Once it cools a few degrees we've got some property maintenance jobs to be done. Paint the tractor, whitewash the insides of the coops and barn, compost and shovel out the barn, put the rain cover on the barn extension and then we have a greenhouse to build. This in addition to baking and running a market, and growing veggies. Yikes! Over the coming winter I'm going to have a good think about how to streamline some of my projects. For example we're eating less lamb so I'm going to re-think my sheep situation. I sold some already. And if the market keeps on being busy I'm going to focus more energy there.
But for now it's shaping up to be a wet and stormy weekend. We'll see.

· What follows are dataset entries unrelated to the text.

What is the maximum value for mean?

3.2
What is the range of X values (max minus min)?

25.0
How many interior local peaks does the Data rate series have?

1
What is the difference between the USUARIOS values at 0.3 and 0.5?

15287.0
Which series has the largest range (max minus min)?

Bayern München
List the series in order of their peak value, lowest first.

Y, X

I thought it's a good time to shovel the barn out and give the whole thing a good thick coat of whitewash. The type of whitewash I'm talking about is the chalky, indoor style wash that's great for keeping bugs and germs at bay. The Amish use it to keep things sanitary inside their barns and it's simple to make and apply. I've heard you can use a sprayer but I'll just probably brush it on in two coats. It doesn't leave things sparkly and shiny but it does lighten up the walls and because it's so alkaline it doesn't provide a nesting space for insects and kills germs.
So how complicated is whitewash? It's not. There are hundreds of recipes but for smaller projects that are indoors, ie. chicken coops and small barns, I love this recipe.
Mix together in a bucket:
1 gallon warm water (4 litres)
2 pounds salt
Stir until salt is dissolved. Then add-
7 pounds hydrated lime and stir until it resembles lumpy pancake batter. It'll thicken a bit over time so you can add a little more water as needed.
Make sure it's hydrated lime and not garden lime or quick lime which is very caustic.
Now hop to it and brush that stuff on every wall, nook and cranny you can find. It'll dry to a powdery finish and if you get it on your skin or clothes it will just wash right off.